Yolanda Quesada Fired From Wells Fargo For Shoplifting 40 Years Ago
Imagine getting fired for a crime you committed not one, not two, not three, but four decades ago.
That’s what happened to one Milwaukee woman. Wells Fargo fired Yolanda Quesada after a background check found that she shoplifted in 1972, a local NBC affiliate reports. Though Quesada acknowledges she committed the crime, she says shoplifting shortly after high school shouldn't be something that influences her job standing.
"[I'm] very good at what I do for Wells Fargo," Quesada told the television station.
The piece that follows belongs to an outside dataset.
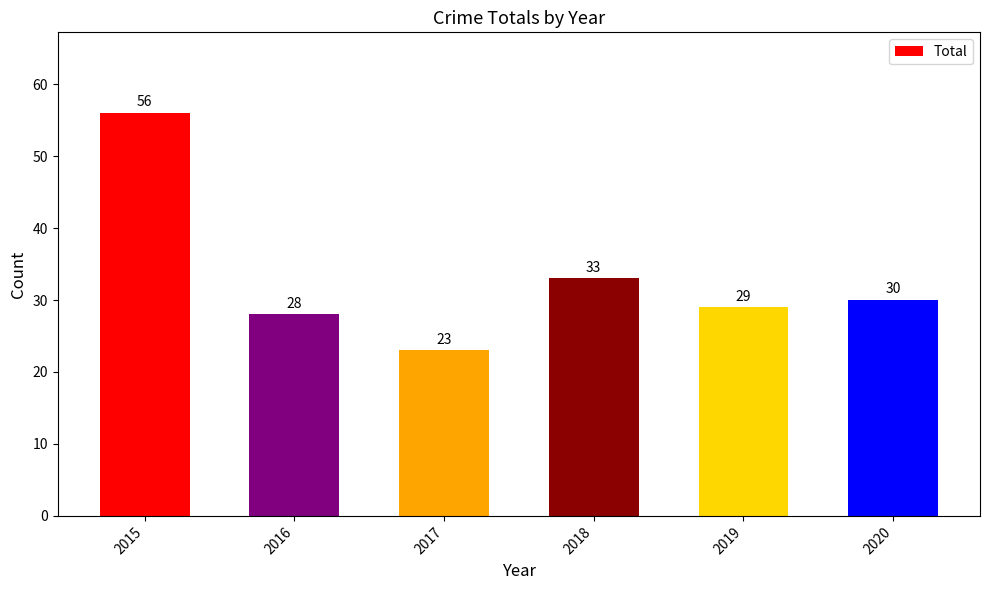

Which has a higher value, 2019 or 2016?

2019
Quesada, who is now 58, was fired shortly after receiving a report from an FBI background check in the mail, the Milwaukee Journal-Sentinel reports. A Wells Fargo spokesman told the Journal-Sentinel that the company began performing thorough background checks on all existing mortgage unit employees last year "due to legal requirements and changes in the regulatory environment."
"Because Wells Fargo is an insured depository institution, we are bound by federal law that generally prohibits us from hiring or continuing the employment of any person who we know has a criminal record involving dishonesty or breach of trust," Wells Fargo spokesman Jim Hines told the Journal-Sentinel.
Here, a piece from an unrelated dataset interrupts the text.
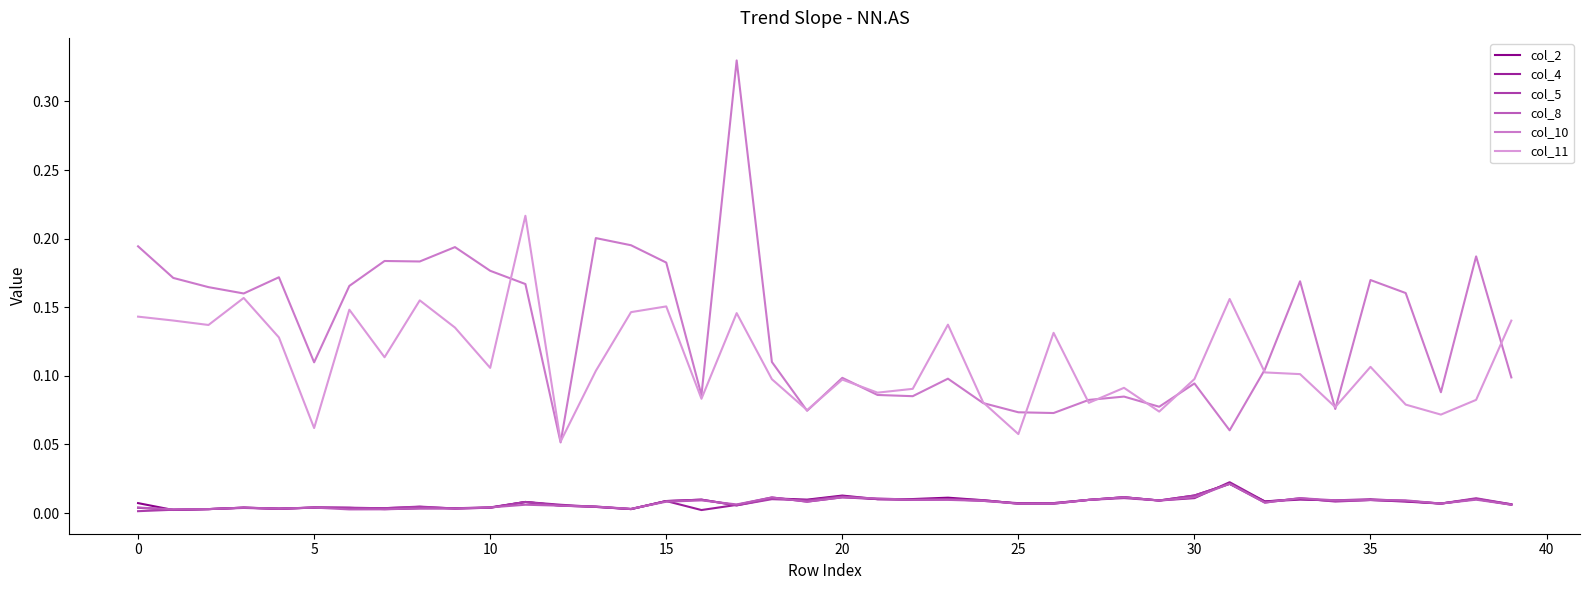

How many lines are shown in the chart?

6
Banks hiring workers may be particularly sensitive to taking on employees with a record of property crimes, according to a report from the National Institute of Justice. There is no empirical evidence indicating when it's safe to hire an ex-offender, according to the report. Still, most employers choose an arbitrary statute of limitations that is usually somewhere between five or 10 years.
Additionally, new guidelines from the Equal Employment Opportunity Commission now make it easier for employers to hire workers with criminal records. The rules suggest that employers give applicants a chance to explain any crimes on their record before outright rejecting them.